Une pratique discutable

L'obligation de louer le dédicataire, fatalement associée aux attentes implicites de l'auteur, soulèvera les doutes non seulement sur la teneur morale de panégyriques guettés par l'outrance, mais également sur leur efficacité. Cela en raison, d'une part, du rendement problématique de ces demandes de subsides indirectes, mais aussi précisément à l'occasion de quelques opérations réussies qui éveillent la jalousie des concurrents. Tel est le cas du célèbre Montauron, financier arriviste qui jouera les mécènes dans les années 1640, et auquel Corneille dédie Cinna. Cette manoeuvre vaudra au dramaturge la somme de deux cents pistoles, si l'on en croit Tallemant (Historiettes, éd. cit., t. 1, p. 344 et t. 2, p. 537-542). Elle lui vaudra également la critique acerbe ou en tout cas ironique de ses pairs, qui mettent en circulation la formule porteuse d'un jugement sans appel dont fera usage l'Apollon du Parnasse réformé (Article XI, infra, p. 132)
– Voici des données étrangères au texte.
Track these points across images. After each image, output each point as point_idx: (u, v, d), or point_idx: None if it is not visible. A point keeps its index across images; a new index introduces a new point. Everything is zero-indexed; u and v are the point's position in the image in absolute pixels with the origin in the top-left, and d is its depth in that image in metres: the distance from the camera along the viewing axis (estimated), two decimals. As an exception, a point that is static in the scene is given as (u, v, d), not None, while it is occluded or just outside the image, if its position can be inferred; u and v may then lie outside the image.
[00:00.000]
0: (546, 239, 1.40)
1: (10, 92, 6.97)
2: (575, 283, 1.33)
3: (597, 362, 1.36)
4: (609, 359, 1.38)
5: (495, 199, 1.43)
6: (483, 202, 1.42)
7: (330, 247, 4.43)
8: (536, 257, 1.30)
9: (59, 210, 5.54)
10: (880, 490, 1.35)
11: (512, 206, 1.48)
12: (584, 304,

Parmi les détracteurs de Corneille figure naturellement l'abbé d'Aubignac, dans la Troisième Dissertation sur Oedipe : "Il a vendu [ses oeuvres] aux histrions, il les a vendues aux libraires, il les a vendues à ceux auxquels il les a séparément dédiées. Il faudrait qu'il fût d'une humeur insatiable, s'il n'était pas content de son bon ménage [épargne, économie] après avoir vendu trois fois une même marchandise". Guéret semble sur ce chapitre épouser la querelle de son "maître", puisqu'il revient par deux fois sur cet exemple de servilité trop habile : l'article XI du Parnasse réformé, est en effet commenté sur un ton persifleur dans La Promenade de Saint-Cloud : "Si vous ignorez encore [...] ce que c'est que les 'Panégyriques à la Montoron', vous n'avez qu'à le demander à M. Corneille, et il vous dira que son Cinna n'a pas été la plus malheureuse de ses dédicaces." (éd. cit., p. 98).
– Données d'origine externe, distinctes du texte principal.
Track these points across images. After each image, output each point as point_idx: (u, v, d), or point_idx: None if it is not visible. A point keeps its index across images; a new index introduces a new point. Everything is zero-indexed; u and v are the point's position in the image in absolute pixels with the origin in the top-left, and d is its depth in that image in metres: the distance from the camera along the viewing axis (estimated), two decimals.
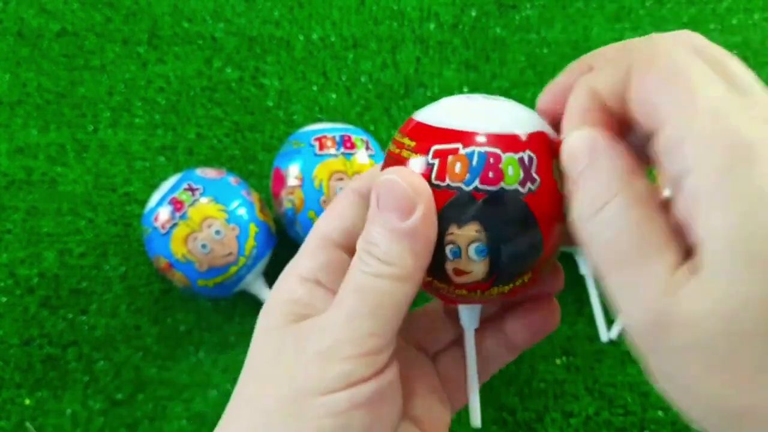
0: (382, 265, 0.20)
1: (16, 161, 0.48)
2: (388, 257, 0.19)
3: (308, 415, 0.19)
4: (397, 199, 0.19)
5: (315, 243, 0.23)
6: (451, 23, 0.53)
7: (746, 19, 0.53)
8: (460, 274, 0.21)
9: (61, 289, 0.45)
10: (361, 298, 0.20)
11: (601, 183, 0.18)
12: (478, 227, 0.20)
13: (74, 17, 0.52)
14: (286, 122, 0.50)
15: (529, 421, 0.43)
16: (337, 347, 0.19)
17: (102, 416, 0.43)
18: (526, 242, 0.20)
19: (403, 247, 0.19)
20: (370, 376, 0.19)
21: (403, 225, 0.19)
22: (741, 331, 0.14)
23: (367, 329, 0.19)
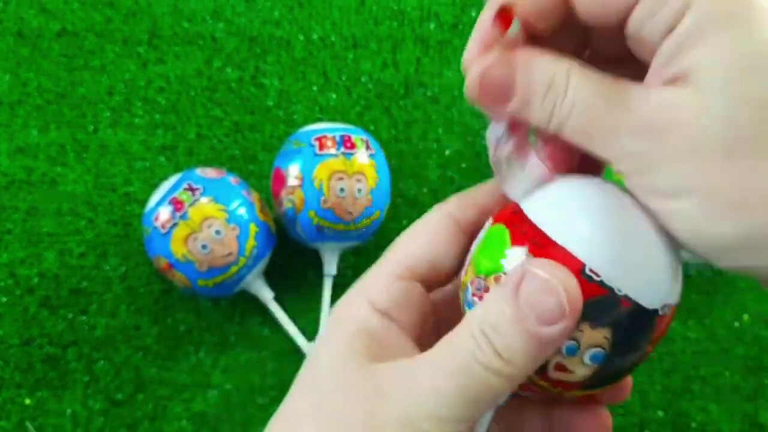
0: (497, 359, 0.18)
1: (16, 161, 0.48)
2: (508, 353, 0.17)
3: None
4: (546, 304, 0.17)
5: (393, 269, 0.21)
6: (451, 23, 0.53)
7: None
8: (561, 370, 0.19)
9: (61, 289, 0.45)
10: (463, 383, 0.18)
11: (546, 73, 0.18)
12: (608, 334, 0.18)
13: (74, 17, 0.52)
14: (286, 122, 0.50)
15: None
16: (420, 423, 0.18)
17: (102, 416, 0.43)
18: (637, 359, 0.19)
19: (528, 350, 0.17)
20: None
21: (539, 330, 0.17)
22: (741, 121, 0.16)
23: (459, 415, 0.18)
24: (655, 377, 0.43)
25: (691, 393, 0.43)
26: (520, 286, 0.17)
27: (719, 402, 0.42)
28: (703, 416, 0.42)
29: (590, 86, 0.18)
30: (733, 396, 0.42)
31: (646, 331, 0.19)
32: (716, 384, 0.43)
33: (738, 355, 0.44)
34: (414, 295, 0.21)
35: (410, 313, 0.21)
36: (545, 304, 0.17)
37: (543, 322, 0.17)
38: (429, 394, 0.18)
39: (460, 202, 0.22)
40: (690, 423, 0.42)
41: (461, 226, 0.22)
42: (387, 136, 0.49)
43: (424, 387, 0.18)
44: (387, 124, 0.50)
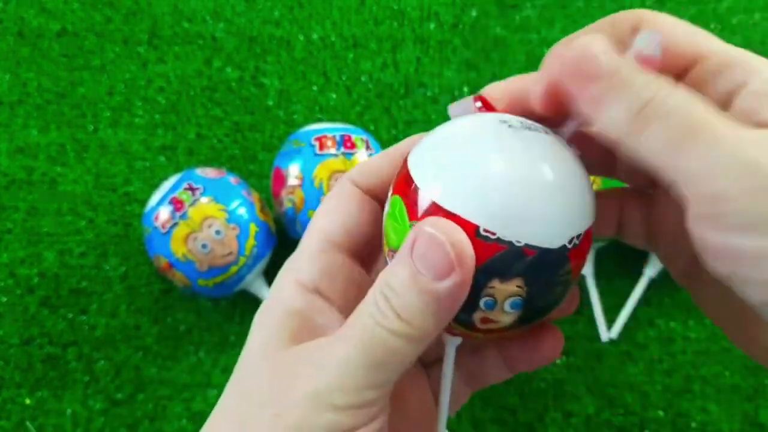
0: (398, 320, 0.18)
1: (16, 161, 0.48)
2: (407, 314, 0.18)
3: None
4: (436, 259, 0.17)
5: (315, 245, 0.21)
6: (451, 23, 0.53)
7: (747, 19, 0.53)
8: (486, 322, 0.19)
9: (61, 289, 0.45)
10: (366, 350, 0.18)
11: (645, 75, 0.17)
12: (521, 283, 0.18)
13: (74, 17, 0.52)
14: (287, 122, 0.50)
15: (529, 421, 0.43)
16: (329, 394, 0.18)
17: (102, 416, 0.43)
18: (560, 295, 0.19)
19: (426, 308, 0.18)
20: (358, 426, 0.18)
21: (432, 286, 0.17)
22: None
23: (366, 382, 0.18)
24: (656, 377, 0.43)
25: (691, 393, 0.43)
26: (412, 246, 0.18)
27: (719, 402, 0.42)
28: (704, 416, 0.42)
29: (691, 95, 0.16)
30: (734, 396, 0.42)
31: (559, 267, 0.19)
32: (716, 384, 0.43)
33: (738, 355, 0.44)
34: (340, 267, 0.21)
35: (338, 285, 0.21)
36: (434, 258, 0.17)
37: (436, 277, 0.17)
38: (336, 366, 0.18)
39: (362, 169, 0.22)
40: (690, 423, 0.42)
41: (367, 192, 0.22)
42: (387, 136, 0.49)
43: (332, 359, 0.18)
44: (387, 124, 0.50)
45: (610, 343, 0.44)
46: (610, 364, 0.44)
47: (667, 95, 0.16)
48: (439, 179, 0.19)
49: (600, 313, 0.44)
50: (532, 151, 0.19)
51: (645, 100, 0.16)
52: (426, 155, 0.20)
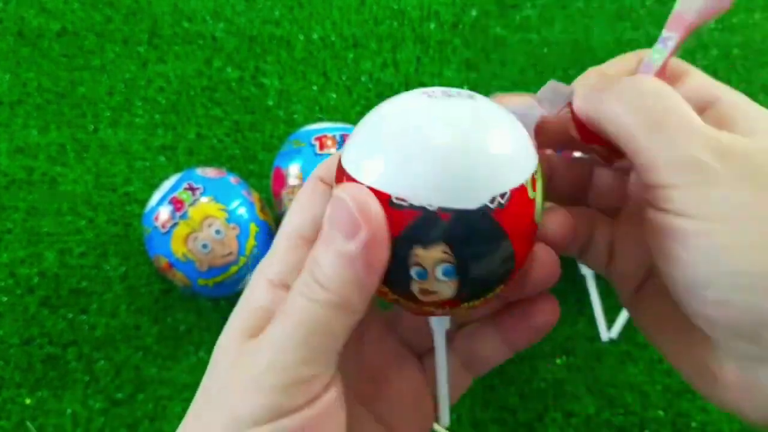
0: (320, 289, 0.18)
1: (16, 161, 0.48)
2: (328, 281, 0.18)
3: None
4: (343, 218, 0.18)
5: (284, 242, 0.21)
6: (451, 23, 0.53)
7: (747, 19, 0.53)
8: (427, 294, 0.19)
9: (62, 289, 0.45)
10: (293, 324, 0.18)
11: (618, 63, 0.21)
12: (445, 248, 0.18)
13: (74, 17, 0.52)
14: (287, 122, 0.50)
15: (529, 421, 0.43)
16: (265, 376, 0.18)
17: (102, 416, 0.43)
18: (497, 259, 0.19)
19: (344, 273, 0.18)
20: (301, 405, 0.18)
21: (345, 248, 0.18)
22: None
23: (297, 357, 0.18)
24: (656, 377, 0.43)
25: (691, 393, 0.43)
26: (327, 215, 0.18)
27: None
28: (704, 416, 0.42)
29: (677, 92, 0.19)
30: None
31: (486, 229, 0.18)
32: None
33: None
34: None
35: None
36: (341, 219, 0.18)
37: (346, 238, 0.18)
38: (268, 346, 0.18)
39: (327, 165, 0.22)
40: (690, 423, 0.42)
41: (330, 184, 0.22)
42: None
43: (266, 341, 0.18)
44: None
45: (611, 343, 0.44)
46: (610, 364, 0.44)
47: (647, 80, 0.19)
48: (355, 157, 0.19)
49: (600, 313, 0.44)
50: (446, 116, 0.19)
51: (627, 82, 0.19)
52: (351, 140, 0.20)
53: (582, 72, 0.23)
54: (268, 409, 0.17)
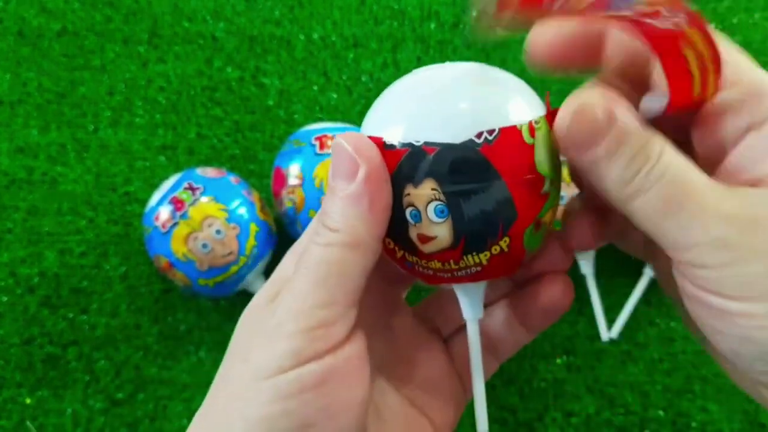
0: (329, 232, 0.19)
1: (16, 161, 0.48)
2: (336, 223, 0.19)
3: (257, 400, 0.18)
4: (343, 163, 0.19)
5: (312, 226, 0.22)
6: (451, 22, 0.53)
7: (747, 19, 0.53)
8: (425, 240, 0.19)
9: (62, 289, 0.45)
10: (308, 269, 0.19)
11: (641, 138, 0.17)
12: (434, 185, 0.18)
13: (74, 17, 0.52)
14: (287, 122, 0.50)
15: (529, 421, 0.43)
16: (284, 323, 0.18)
17: (102, 416, 0.43)
18: (490, 199, 0.19)
19: (350, 211, 0.19)
20: (323, 352, 0.18)
21: (348, 190, 0.19)
22: None
23: (315, 301, 0.18)
24: (656, 377, 0.43)
25: (691, 393, 0.43)
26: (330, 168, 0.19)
27: (720, 402, 0.42)
28: (704, 416, 0.42)
29: (683, 163, 0.17)
30: (734, 396, 0.42)
31: (472, 165, 0.18)
32: (717, 384, 0.43)
33: None
34: None
35: None
36: (342, 162, 0.19)
37: (347, 179, 0.19)
38: (286, 296, 0.19)
39: None
40: (690, 423, 0.42)
41: None
42: None
43: (284, 294, 0.19)
44: None
45: (611, 343, 0.44)
46: (611, 363, 0.44)
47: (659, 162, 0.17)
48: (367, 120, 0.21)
49: (600, 312, 0.44)
50: (444, 70, 0.20)
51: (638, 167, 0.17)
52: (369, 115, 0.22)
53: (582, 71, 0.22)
54: (291, 355, 0.18)
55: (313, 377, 0.18)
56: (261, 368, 0.18)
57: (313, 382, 0.18)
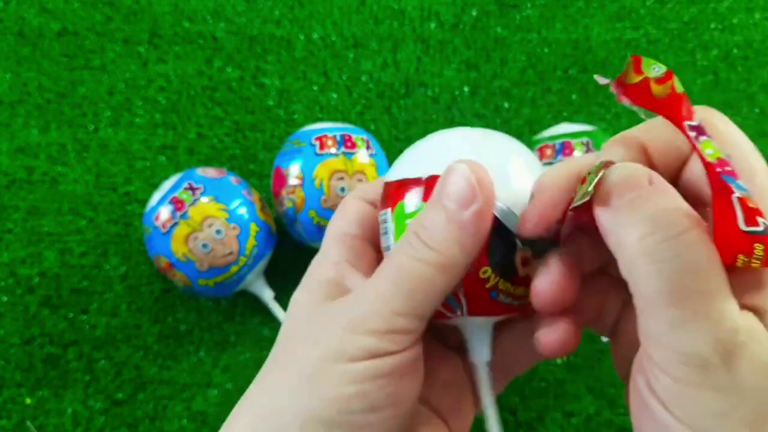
0: (426, 249, 0.20)
1: (16, 161, 0.48)
2: (435, 243, 0.20)
3: (332, 381, 0.19)
4: (459, 189, 0.20)
5: (335, 238, 0.24)
6: (451, 22, 0.53)
7: (747, 19, 0.53)
8: (526, 263, 0.21)
9: (62, 289, 0.45)
10: (397, 278, 0.20)
11: (677, 208, 0.17)
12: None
13: (75, 17, 0.52)
14: (287, 122, 0.50)
15: (529, 421, 0.43)
16: (365, 320, 0.19)
17: (103, 415, 0.43)
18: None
19: (452, 235, 0.19)
20: (393, 350, 0.19)
21: (458, 215, 0.19)
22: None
23: (398, 308, 0.19)
24: None
25: None
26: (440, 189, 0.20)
27: None
28: None
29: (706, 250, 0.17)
30: None
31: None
32: None
33: None
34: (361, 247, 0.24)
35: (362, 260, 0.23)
36: (457, 187, 0.20)
37: (460, 206, 0.19)
38: (371, 295, 0.20)
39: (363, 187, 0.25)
40: None
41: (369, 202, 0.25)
42: (387, 136, 0.49)
43: (367, 292, 0.20)
44: (388, 124, 0.50)
45: None
46: (610, 364, 0.44)
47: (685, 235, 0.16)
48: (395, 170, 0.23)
49: None
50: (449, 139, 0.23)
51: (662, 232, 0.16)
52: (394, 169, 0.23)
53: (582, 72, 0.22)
54: (364, 349, 0.19)
55: (383, 370, 0.19)
56: (335, 354, 0.19)
57: (382, 373, 0.19)
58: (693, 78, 0.51)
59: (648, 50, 0.52)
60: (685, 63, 0.52)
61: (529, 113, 0.50)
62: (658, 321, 0.16)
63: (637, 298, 0.17)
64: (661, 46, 0.52)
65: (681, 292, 0.16)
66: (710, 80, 0.51)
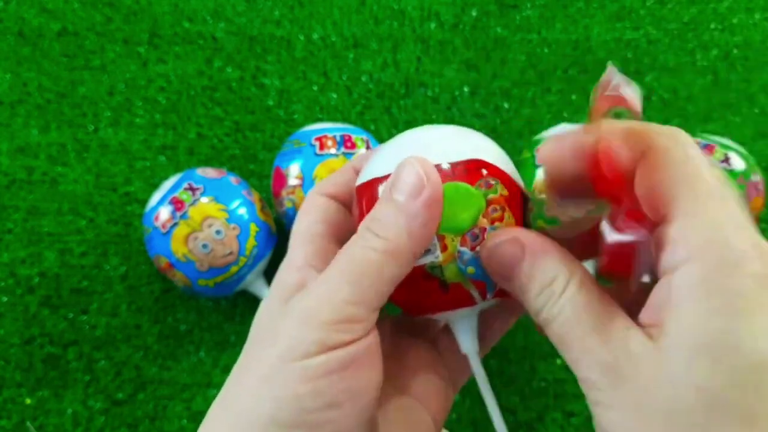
0: (376, 238, 0.20)
1: (17, 161, 0.48)
2: (385, 232, 0.20)
3: (287, 381, 0.19)
4: (409, 180, 0.20)
5: (299, 239, 0.24)
6: (451, 23, 0.53)
7: (747, 19, 0.53)
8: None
9: (62, 289, 0.45)
10: (345, 267, 0.20)
11: (551, 271, 0.19)
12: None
13: (75, 17, 0.52)
14: (287, 122, 0.50)
15: (529, 421, 0.43)
16: (315, 313, 0.20)
17: (103, 415, 0.43)
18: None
19: (402, 224, 0.20)
20: (346, 342, 0.19)
21: (406, 204, 0.20)
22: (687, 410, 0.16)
23: (347, 297, 0.20)
24: None
25: None
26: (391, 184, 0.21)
27: None
28: None
29: (583, 300, 0.19)
30: None
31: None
32: None
33: None
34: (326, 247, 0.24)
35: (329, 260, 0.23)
36: (408, 178, 0.21)
37: (409, 197, 0.20)
38: (322, 285, 0.20)
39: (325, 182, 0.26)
40: None
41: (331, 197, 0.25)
42: (387, 136, 0.49)
43: (319, 283, 0.20)
44: (388, 124, 0.50)
45: None
46: None
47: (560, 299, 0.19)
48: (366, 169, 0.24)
49: None
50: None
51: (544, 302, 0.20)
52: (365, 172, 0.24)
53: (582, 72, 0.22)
54: (318, 343, 0.19)
55: (339, 362, 0.19)
56: (290, 351, 0.19)
57: (339, 365, 0.19)
58: (693, 78, 0.51)
59: (648, 50, 0.52)
60: (685, 63, 0.52)
61: (529, 113, 0.50)
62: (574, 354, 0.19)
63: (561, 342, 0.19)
64: (661, 46, 0.52)
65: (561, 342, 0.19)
66: (710, 80, 0.51)
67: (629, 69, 0.51)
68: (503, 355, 0.44)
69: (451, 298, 0.22)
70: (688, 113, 0.50)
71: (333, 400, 0.19)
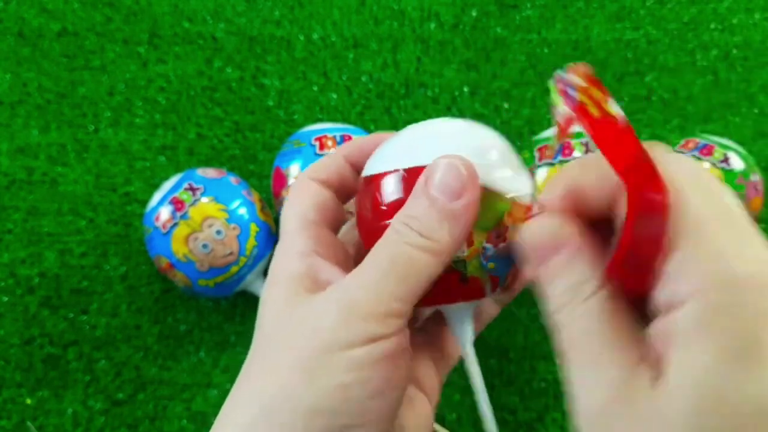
0: (419, 237, 0.21)
1: (16, 161, 0.48)
2: (427, 232, 0.21)
3: (331, 370, 0.19)
4: (453, 182, 0.21)
5: (296, 224, 0.24)
6: (451, 23, 0.53)
7: (747, 19, 0.53)
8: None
9: (62, 289, 0.45)
10: (392, 264, 0.21)
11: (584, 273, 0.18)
12: None
13: (75, 17, 0.52)
14: (287, 122, 0.50)
15: (529, 421, 0.43)
16: (362, 306, 0.20)
17: (103, 416, 0.43)
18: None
19: (443, 225, 0.21)
20: (387, 334, 0.20)
21: (449, 205, 0.21)
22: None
23: (393, 293, 0.20)
24: None
25: None
26: (427, 181, 0.21)
27: None
28: None
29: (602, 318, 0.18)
30: None
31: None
32: None
33: None
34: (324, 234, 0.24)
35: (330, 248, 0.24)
36: (452, 179, 0.21)
37: (451, 198, 0.21)
38: (366, 281, 0.21)
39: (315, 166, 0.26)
40: None
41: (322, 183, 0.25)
42: None
43: (361, 281, 0.21)
44: (387, 124, 0.50)
45: None
46: None
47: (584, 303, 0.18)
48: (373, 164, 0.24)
49: None
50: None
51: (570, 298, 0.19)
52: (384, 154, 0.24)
53: None
54: (362, 335, 0.20)
55: (383, 353, 0.20)
56: (334, 342, 0.20)
57: (383, 356, 0.20)
58: (693, 78, 0.51)
59: (648, 50, 0.52)
60: (684, 63, 0.52)
61: (529, 113, 0.50)
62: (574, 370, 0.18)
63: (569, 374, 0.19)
64: (661, 46, 0.52)
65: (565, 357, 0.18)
66: (710, 80, 0.51)
67: (629, 69, 0.51)
68: (503, 355, 0.44)
69: (466, 291, 0.23)
70: (688, 113, 0.50)
71: (377, 389, 0.20)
Montauron est également mentionné dans l'improbable "Somme dédicatoire" du Roman bourgeois, dont Furetière décline la table des matières au chapitre des Livres de Mythophilacte. Cette satire constitue une somme topique de tous les griefs accumulés contre l'épître dédicatoire, au travers desquels on reconnaît aisément les usages formels associés à une telle pratique. L'insistance sur les attentes financières qui la justifient trouve son apogée dans la liste des taxes susceptibles de rémunérer chaque composante d'un ouvrage. L'épisode se clôt sur une dédicace factice et dérisoire à "Guillaume", bourreau de son état. L'usage des dédicaces est parallèlement mise en cause par Sorel dans la Connaissance des bons livres (1671). Une des sections du premier chapitre s'intitule "De ceux qui font des Livres pour les dédier à quelque Grand, ou pour quelque autre profit" : "Comme leur but n'était que d'acquérir la faveur de ceux qui leur pouvaient faire du bien, ils remplissaient leurs écrits de quantité de choses fausses et inutiles pour les flatter et les divertir; mais les plus adroits resserraient ceci dans leurs épîtres dédicatoires où plusieurs tiennent que le mensonge est de bonne grâce. Si quelqu'un a voulu faire passer cette comparaison en proverbe, Menteur comme un panégyrique, ou comme une oraison funèbre, on y pourrait ajouter, et comme une épître dédicatoire" (éd. Moretti, p. 36).

Stratégies d'évitement

Comment dès lors souscrire à l'impératif coutumier ou pragmatique de dédier son ouvrage à un grand de ce monde, tout en maintenant la distance critique qui s'impose ? La plupart des auteurs résolvent ce paradoxe par le recours à la prétérition. Il s'agit en gros de respecter le programme conventionnel de l'épître dédicatoire tout en prétendant qu'on ne saurait le faire. L'option n'a évidemment rien d'une formule magique. Elle autorise le pire à côté du meilleur. [Déplier] – Ainsi l'abbé d'Aubignac, présentant à la Grande Mademoiselle son Roman des lettres (Paris, Loyson, 1667), ne se borne pas à lui démontrer qu'il la célèbre sans la célébrer, mais insiste lourdement de surcroît sur ses concurrents incapables d'en faire autant.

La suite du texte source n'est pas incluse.